:: RECORDS SHOWN
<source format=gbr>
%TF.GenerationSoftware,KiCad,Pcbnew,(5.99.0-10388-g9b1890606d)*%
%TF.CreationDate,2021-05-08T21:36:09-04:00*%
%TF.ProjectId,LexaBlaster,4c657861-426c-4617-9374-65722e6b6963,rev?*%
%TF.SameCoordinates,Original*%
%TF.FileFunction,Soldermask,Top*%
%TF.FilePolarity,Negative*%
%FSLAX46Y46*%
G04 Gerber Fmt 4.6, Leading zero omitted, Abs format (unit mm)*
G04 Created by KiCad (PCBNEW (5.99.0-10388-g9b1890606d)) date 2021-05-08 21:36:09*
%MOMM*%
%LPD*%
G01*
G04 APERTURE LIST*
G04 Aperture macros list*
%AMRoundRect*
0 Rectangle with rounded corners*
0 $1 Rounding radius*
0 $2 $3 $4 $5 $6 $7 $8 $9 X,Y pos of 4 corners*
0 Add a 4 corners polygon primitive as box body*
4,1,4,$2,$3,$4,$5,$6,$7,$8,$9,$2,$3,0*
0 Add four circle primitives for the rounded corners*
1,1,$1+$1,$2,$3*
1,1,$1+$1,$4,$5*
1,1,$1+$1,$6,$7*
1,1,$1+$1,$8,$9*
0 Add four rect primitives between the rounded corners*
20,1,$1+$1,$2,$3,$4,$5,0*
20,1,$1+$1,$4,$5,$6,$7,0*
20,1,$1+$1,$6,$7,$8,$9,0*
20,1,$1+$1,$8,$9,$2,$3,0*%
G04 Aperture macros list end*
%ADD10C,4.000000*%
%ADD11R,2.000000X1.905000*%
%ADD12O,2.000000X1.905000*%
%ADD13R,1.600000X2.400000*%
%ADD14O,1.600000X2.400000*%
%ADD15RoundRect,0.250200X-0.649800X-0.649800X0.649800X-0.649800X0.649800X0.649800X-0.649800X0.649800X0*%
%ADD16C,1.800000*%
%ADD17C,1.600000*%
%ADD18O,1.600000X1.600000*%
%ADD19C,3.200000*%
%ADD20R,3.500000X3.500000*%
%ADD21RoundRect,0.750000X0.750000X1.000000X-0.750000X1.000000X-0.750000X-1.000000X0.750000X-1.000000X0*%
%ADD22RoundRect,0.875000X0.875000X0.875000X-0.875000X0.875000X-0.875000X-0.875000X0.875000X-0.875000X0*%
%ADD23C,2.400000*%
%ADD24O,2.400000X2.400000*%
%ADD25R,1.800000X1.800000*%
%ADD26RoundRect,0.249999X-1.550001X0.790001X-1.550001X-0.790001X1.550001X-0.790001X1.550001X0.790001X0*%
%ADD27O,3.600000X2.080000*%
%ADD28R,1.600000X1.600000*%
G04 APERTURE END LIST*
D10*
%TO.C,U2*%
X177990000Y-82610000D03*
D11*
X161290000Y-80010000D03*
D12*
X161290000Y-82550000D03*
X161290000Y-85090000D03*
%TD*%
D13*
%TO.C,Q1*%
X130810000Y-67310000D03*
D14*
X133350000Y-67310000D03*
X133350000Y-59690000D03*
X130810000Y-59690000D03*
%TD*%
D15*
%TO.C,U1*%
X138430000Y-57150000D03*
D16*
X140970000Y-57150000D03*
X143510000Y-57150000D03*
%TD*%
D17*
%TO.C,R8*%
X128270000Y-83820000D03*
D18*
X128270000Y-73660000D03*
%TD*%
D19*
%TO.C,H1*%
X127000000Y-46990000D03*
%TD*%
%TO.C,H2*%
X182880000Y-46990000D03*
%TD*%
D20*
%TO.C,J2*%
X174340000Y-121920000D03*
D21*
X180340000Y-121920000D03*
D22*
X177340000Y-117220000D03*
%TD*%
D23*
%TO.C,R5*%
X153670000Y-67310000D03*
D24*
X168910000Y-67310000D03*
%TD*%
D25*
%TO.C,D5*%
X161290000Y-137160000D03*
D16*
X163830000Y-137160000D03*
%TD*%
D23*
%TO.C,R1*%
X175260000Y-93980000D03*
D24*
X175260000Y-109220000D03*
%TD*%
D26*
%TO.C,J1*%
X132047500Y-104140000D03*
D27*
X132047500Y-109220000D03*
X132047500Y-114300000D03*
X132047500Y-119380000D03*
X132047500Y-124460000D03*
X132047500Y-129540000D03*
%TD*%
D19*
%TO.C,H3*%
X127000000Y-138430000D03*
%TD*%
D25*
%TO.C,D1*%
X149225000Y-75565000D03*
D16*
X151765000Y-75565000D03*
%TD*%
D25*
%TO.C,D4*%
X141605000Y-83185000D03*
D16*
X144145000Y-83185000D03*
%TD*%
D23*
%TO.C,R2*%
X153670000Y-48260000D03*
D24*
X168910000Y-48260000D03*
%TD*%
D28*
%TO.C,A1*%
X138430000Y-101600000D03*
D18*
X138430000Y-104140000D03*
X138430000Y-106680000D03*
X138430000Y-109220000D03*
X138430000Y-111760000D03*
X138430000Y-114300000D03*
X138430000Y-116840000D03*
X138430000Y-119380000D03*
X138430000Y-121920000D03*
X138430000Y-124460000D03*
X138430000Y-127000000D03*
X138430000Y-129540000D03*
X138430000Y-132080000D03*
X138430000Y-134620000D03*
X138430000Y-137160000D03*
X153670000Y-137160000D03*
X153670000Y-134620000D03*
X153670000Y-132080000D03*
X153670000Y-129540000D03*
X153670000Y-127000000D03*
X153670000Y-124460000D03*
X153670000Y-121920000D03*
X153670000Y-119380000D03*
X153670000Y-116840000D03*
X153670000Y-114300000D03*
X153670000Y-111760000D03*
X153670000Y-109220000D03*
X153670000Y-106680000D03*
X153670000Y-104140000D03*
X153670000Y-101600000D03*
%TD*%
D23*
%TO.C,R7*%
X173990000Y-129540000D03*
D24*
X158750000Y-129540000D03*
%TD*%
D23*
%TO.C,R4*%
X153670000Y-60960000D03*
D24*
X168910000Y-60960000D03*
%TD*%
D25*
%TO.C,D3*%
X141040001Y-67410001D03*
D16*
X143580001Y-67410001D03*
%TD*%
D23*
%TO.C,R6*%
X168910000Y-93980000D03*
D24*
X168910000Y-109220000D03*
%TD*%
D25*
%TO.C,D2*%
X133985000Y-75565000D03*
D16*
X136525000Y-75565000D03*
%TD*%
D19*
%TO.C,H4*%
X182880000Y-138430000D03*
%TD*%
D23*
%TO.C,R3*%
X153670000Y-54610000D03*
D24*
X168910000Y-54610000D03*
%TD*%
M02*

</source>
::::
_PROBLEM DESCRIPTION_.
The first line of the records begins the span, and the line containing "0 $2 $3 $4 $5" ends it. Reproduce that span exactly, both ends included.

_EXERCISE ANSWER_.
<source format=gbr>
%TF.GenerationSoftware,KiCad,Pcbnew,(5.99.0-10388-g9b1890606d)*%
%TF.CreationDate,2021-05-08T21:36:09-04:00*%
%TF.ProjectId,LexaBlaster,4c657861-426c-4617-9374-65722e6b6963,rev?*%
%TF.SameCoordinates,Original*%
%TF.FileFunction,Soldermask,Top*%
%TF.FilePolarity,Negative*%
%FSLAX46Y46*%
G04 Gerber Fmt 4.6, Leading zero omitted, Abs format (unit mm)*
G04 Created by KiCad (PCBNEW (5.99.0-10388-g9b1890606d)) date 2021-05-08 21:36:09*
%MOMM*%
%LPD*%
G01*
G04 APERTURE LIST*
G04 Aperture macros list*
%AMRoundRect*
0 Rectangle with rounded corners*
0 $1 Rounding radius*
0 $2 $3 $4 $5 $6 $7 $8 $9 X,Y pos of 4 corners*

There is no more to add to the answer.